▶ _WHAT IS EXPECTED_: In the article on the Japanese stock market, what growth rate does the Bank of Japan expect for 2024?

▶ _GIVEN TEXT_:
[Start of Attachment]
A fact that also highlights the attractiveness of Japan compared to Western markets is the greater diversification in the activity of the companies that make up its main indices (Topix 500 and Nikkei 225), compared to the excessive concentration on technology that the American markets suffer.
Despite this, the Japanese economy is in recession after the last two quarters of last year showed negative growth, despite growing 1.9% for the year as a whole. This has meant ceding third place in the world’s largest economies to Germany. However, the prospects for 2024 are encouraging and the Bank of Japan itself expects the year to end with growth of 1.3%.
There is also a political will to stimulate the stock exchanges, both on the part of companies and local investors. The Japanese government is adopting measures to modernize its business fabric and prioritize the interests of shareholders. “At the end of 2022, a statement was issued urging Japanese companies to return money to owners, either through share buyback programs or the distribution of higher dividends. There has already been an initially strong response from companies, and we hope that the trend will continue,” comments Tedder from Schroders.
Stimuli
Capital Group analysts point to other initiatives that have made listed companies more attractive. “In March 2023, the Tokyo Stock Exchange asked companies to improve profitability, long-term results, and valuations. The aim is for the company to generate a return on equity greater than its cost of capital. The different ways to achieve this include reducing excess liquidity on the balance sheet and eliminating less profitable subsidiaries,” they explain.
And the other leg of this stimulus is that the savings of the Japanese go to the market. “Japan is transforming into an asset management-led nation under the leadership of Prime Minister Kishida. In an effort to unlock nearly $14 trillion of household financial assets tied up in cash deposits,” explains Aneeka Gupta. And she adds: “The features of the Nippon Individual Savings Account (NISA) have been reviewed, which offers tax advantages and portability. Starting in 2024, the maximum investment amounts allowed in the NISA have been increased and investors can enjoy the system’s tax advantages permanently.”
Therefore, there is a favorable economic, business, and political context for the Japanese stock market. And it seems that the honeymoon with investors will last. BlackRock believes that the rally in Japanese equities still has some way to go, unlike the false starts that were seen in the past. “Both the macroeconomic outlook and evolution among Japanese companies will drive the next upward leg. We believe that the BOJ will cautiously withdraw its ultra-loose monetary policy so as not to disturb the exit from decades of deflation, and we maintain our overweight rating in Japanese securities,” they conclude.
Keep an eye on salaries
The aging of the population is one of the keys to the Japanese economy. The phenomenon causes strong tensions in wages due to the shortage of labor. In the coming days, negotiations for the 2024 wage increase will be completed. Raphael Olszyna-Marzys, economist at J. Safra Sarasin, says that the Bank of Japan has placed a lot of emphasis on salaries. The phrase “virtuous circle between wages and prices” appears in many of their recent reports, pointing to the possibility that higher wage increases will simultaneously support spending and force companies to raise prices to protect their margins. “This would mean a clear break with the period that began in the late 1990s, when the freeze on wages and prices became the norm.” And he continues: “Several large companies, such as Asahi Beer, Mizuho, and Mitsui Estate, have already announced salary increases of 6% or more.” The higher the salary, the more purchasing power and the more growth.
[End of Attachment]
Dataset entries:
[Start of Attachment]
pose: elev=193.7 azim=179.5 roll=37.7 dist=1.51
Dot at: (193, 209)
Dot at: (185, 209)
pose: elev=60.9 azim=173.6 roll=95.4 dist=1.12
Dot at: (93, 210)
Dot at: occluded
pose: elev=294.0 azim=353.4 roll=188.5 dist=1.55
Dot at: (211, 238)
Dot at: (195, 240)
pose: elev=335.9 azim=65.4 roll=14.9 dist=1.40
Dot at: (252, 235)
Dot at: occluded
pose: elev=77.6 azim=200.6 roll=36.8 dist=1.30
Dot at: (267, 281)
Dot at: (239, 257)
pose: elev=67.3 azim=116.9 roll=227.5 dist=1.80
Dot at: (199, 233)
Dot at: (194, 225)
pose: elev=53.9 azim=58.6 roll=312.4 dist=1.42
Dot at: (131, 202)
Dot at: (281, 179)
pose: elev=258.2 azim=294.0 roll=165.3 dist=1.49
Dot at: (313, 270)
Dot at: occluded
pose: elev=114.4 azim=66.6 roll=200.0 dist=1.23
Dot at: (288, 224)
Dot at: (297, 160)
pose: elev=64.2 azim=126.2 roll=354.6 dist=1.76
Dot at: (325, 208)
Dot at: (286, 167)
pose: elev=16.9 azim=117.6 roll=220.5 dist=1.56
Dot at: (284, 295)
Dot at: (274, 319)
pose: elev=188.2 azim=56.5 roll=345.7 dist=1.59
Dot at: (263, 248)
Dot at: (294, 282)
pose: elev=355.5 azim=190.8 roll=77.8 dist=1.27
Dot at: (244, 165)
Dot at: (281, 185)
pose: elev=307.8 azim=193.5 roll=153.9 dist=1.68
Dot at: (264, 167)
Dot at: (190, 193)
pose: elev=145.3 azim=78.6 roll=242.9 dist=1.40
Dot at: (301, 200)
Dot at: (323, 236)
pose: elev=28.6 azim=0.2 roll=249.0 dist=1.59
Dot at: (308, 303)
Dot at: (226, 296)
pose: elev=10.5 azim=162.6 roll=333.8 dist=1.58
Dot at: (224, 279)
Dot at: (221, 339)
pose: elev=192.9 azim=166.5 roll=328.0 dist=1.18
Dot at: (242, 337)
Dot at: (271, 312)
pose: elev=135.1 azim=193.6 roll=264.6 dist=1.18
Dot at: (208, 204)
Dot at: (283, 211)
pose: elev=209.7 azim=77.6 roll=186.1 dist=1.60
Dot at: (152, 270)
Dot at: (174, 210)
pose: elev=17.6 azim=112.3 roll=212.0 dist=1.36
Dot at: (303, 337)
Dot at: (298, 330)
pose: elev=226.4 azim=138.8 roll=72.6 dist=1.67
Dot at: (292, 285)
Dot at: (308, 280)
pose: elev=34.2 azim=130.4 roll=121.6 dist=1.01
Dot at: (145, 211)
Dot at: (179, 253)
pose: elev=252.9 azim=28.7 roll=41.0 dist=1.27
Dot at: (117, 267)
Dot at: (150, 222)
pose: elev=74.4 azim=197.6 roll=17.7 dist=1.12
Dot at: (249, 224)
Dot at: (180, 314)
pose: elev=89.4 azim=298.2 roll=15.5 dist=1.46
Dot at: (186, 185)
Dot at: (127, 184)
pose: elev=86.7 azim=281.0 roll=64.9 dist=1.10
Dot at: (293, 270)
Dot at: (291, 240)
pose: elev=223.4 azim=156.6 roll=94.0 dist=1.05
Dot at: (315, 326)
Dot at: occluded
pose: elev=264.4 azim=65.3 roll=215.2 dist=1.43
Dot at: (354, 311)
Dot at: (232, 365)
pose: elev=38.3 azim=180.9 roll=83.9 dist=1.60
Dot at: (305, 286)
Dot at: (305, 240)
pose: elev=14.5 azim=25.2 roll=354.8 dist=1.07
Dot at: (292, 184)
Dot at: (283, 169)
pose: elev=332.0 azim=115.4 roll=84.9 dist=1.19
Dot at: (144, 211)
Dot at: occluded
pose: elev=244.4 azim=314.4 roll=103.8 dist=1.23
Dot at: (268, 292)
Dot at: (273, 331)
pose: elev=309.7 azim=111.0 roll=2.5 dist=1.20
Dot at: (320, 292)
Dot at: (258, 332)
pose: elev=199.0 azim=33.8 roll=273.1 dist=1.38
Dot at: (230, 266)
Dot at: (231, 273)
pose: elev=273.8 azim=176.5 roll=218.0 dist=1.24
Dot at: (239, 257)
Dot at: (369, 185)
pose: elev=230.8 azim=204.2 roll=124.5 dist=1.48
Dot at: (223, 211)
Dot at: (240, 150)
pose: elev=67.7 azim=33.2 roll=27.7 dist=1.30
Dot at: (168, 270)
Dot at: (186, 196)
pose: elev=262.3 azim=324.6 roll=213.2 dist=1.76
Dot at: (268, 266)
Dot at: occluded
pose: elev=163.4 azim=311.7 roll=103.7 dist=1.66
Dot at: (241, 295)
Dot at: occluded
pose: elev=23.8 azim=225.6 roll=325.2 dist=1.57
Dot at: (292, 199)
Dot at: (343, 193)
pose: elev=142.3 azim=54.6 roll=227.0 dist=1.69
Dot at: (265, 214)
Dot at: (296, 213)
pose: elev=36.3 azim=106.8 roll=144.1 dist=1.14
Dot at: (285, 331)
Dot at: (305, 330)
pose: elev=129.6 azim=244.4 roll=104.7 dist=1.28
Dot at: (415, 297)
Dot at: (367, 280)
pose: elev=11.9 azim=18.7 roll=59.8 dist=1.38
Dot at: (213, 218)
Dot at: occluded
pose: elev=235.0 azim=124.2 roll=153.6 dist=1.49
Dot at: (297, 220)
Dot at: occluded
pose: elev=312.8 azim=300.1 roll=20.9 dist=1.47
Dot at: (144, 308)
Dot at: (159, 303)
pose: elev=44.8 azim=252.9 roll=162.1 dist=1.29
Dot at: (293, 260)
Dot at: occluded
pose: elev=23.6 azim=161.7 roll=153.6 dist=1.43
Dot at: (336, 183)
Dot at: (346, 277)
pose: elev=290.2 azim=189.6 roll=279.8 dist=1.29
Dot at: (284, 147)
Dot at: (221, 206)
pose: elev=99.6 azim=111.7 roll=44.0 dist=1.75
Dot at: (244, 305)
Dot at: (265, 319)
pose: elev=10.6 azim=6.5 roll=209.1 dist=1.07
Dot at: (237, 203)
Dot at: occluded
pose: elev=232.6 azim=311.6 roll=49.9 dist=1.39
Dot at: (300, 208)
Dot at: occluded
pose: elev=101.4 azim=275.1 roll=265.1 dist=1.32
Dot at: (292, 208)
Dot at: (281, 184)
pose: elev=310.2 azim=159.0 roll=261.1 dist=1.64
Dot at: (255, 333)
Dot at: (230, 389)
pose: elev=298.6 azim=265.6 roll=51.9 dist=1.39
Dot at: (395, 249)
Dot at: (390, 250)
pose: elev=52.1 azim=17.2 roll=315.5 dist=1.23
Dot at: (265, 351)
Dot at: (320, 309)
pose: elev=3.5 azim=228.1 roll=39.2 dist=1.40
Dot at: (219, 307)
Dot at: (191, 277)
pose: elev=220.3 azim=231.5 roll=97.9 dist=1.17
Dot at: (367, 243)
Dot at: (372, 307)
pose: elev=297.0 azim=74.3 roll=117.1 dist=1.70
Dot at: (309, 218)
[End of Attachment]
▶ _ANSWER TO THE EXERCISE_: 1.3%